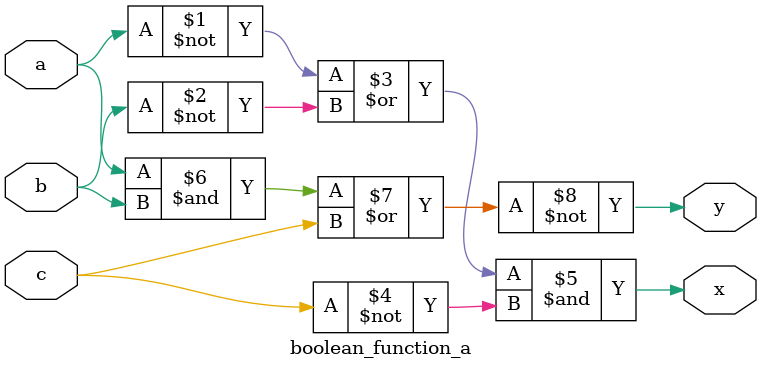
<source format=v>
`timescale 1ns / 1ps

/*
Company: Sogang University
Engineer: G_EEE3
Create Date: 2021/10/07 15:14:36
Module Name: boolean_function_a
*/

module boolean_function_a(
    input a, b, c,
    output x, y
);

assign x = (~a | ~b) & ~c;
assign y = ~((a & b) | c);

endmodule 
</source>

Exercise> If a line holds an image, leave the image out; retype everything else in the entries exactly.

Exercise response>
<source format=v>
`timescale 1ns / 1ps

/*
Company: Sogang University
Engineer: G_EEE3
Create Date: 2021/10/07 15:14:36
Module Name: boolean_function_a
*/

module boolean_function_a(
    input a, b, c,
    output x, y
);

assign x = (~a | ~b) & ~c;
assign y = ~((a & b) | c);

endmodule 
</source>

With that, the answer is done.